Beatrice L. Selvin

[ Age 85 ] Anesthesiologist and University of Maryland medical school professor was active in Anne Arundel politics.

"She was always looking for ways to expand beyond the reality of medicine," said David Sheehan.

November 13, 2007|By Frederick N. Rasmussen | Frederick N. Rasmussen,Sun Reporter

Dr. Beatrice L. "Bea" Selvin, former clinical director of the department of anesthesiology at what is now University of Maryland Medical Center and professor of anesthesiology at the University of Maryland School of Medicine, died of a cerebral hemorrhage Nov. 6 at Anne Arundel Medical Center. She was 85.

Dr. Selvin, who used her maiden name professionally, was born and raised in Hartford, Conn. She earned a bachelor's degree from the University of Michigan in 1941 and her medical degree from New York Medical College in 1945.

In 1948, she completed her anesthesiology residency program at Columbia University and joined its faculty. She worked closely with Dr. Virginia Apgar, a prominent obstetric anesthesiologist who developed the still-used Apgar score, which measures the health of newborns.

At the time Dr. Selvin joined the staff of the University of Maryland School of Medicine in 1964, she was one of only a few female physicians in the male-dominated field of anesthesiology.

Dr. Selvin, who was clinical director of the department of anesthesiology from the mid-1970s until retiring in 1986, was responsible for the daily operation of the operating rooms on the seventh floor in the old University Hospital.

Known as a strict disciplinarian, Dr. Selvin took excellent care of patients both in and outside of the operating room.

"She had a very difficult job as director of operations, which meant scheduling and dealing with a lot of volatile personalities. She made sure the operating rooms ran properly and did a very good job," said Dr. Joseph S. McLaughlin, retired chief of surgery.

"She was determined, feisty and had a very strong personality. She wouldn't back off from anybody, and everyone respected her for the job that she had to do," he said. "But despite her exterior, she was very, very kind and had a good heart. I liked her a great deal."

Dr. Martin Helrich, chairman of Maryland's anesthesiology department, hired Dr. Selvin.

"She was extremely hardworking and tough, and that rubbed some people the wrong way, but all she was doing was protecting her patients," Dr. Helrich said.

She joined the University of Maryland School of Medicine's faculty in 1964 as an assistant professor of anesthesiology and was promoted to professor in 1968, a position she held until she retired from teaching in 1982.

Colleagues remembered her as an outstanding role model for medical students and residents training in anesthesiology and for holding them to the highest standards.

Also, before more compassionate patient-focused medical training became fashionable for medical students, Dr. Selvin stressed appropriate bedside manner when working with patients as well as informed interaction with their families.

Dr. Selvin, who also conducted research and wrote widely in her field, was the author of Electroconvulsive Therapy.

A longtime resident of Long Point near Crownsville, Dr. Selvin enjoyed sailing and was known for owning and driving a succession of pink, white and purple Cadillacs.

After retiring, she was able to pursue an interest in foreign as well as local affairs, and in 1990, joined Janet S. Owens in her first campaign for elected office.

"I was running for Orphans' Court and I asked her, `Do you want to go campaigning with me?' and she said yes," the former Anne Arundel County executive said yesterday. "She worked in all my subsequent campaigns, including the last one," for state comptroller in 2006.

Mrs. Owens described Dr. Selvin as an "intellectual with a sharp wit" who did everything during campaigns, "including giving me advice."
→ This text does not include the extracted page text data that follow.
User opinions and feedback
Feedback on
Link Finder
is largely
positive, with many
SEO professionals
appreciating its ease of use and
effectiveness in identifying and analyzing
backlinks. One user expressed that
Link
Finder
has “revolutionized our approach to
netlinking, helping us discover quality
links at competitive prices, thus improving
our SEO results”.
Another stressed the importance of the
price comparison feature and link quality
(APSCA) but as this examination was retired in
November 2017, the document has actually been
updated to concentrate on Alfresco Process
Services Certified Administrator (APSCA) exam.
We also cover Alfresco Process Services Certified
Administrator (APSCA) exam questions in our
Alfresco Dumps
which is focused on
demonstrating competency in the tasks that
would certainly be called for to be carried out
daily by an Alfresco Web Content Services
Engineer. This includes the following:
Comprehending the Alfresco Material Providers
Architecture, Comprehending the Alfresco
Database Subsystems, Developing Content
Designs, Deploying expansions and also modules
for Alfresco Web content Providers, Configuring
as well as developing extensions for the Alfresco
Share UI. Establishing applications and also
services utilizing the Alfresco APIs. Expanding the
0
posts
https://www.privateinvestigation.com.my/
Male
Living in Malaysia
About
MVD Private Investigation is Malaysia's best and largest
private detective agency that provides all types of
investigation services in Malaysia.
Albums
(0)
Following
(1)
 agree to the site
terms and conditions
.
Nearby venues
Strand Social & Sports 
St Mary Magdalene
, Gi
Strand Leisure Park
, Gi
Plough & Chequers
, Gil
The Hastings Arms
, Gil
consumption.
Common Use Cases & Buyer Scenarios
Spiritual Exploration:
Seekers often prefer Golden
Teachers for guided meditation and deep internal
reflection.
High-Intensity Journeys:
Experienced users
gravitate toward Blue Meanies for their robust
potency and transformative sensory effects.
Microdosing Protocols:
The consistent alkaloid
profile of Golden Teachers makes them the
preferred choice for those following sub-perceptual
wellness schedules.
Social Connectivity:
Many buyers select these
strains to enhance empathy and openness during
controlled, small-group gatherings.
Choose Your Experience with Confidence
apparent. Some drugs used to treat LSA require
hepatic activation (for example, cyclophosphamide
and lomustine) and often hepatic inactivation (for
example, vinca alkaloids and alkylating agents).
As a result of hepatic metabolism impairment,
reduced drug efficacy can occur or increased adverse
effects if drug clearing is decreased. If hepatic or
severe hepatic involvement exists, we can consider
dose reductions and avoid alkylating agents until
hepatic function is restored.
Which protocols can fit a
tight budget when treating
She said that Dr. Selvin could "drive young people crazy while grilling them during interviews. She had a phobia about kids and drugs."

After Mrs. Owens was elected county executive in 1998, Dr. Selvin served as member of her transition team and later as a member of a drug task force and personnel review board.

"She loved life and lived it her way," Mrs. Owens said.

"She wasn't particularly religious but was an ardent Zionist and maintained strong beliefs in Hadassah and Jewish charities," said David Sheehan, a lawyer and her personal representative.

"She was a fabulously colorful character who had a tremendous mind. She was always looking for ways to expand beyond the reality of medicine," he said.

Services were conducted yesterday.

Dr. Selvin was predeceased by three husbands, Leo Klauber, Stanford White and Jamie Peirce.

Survivors include a sister, Dinah Selvin of Bloomfield, N.J.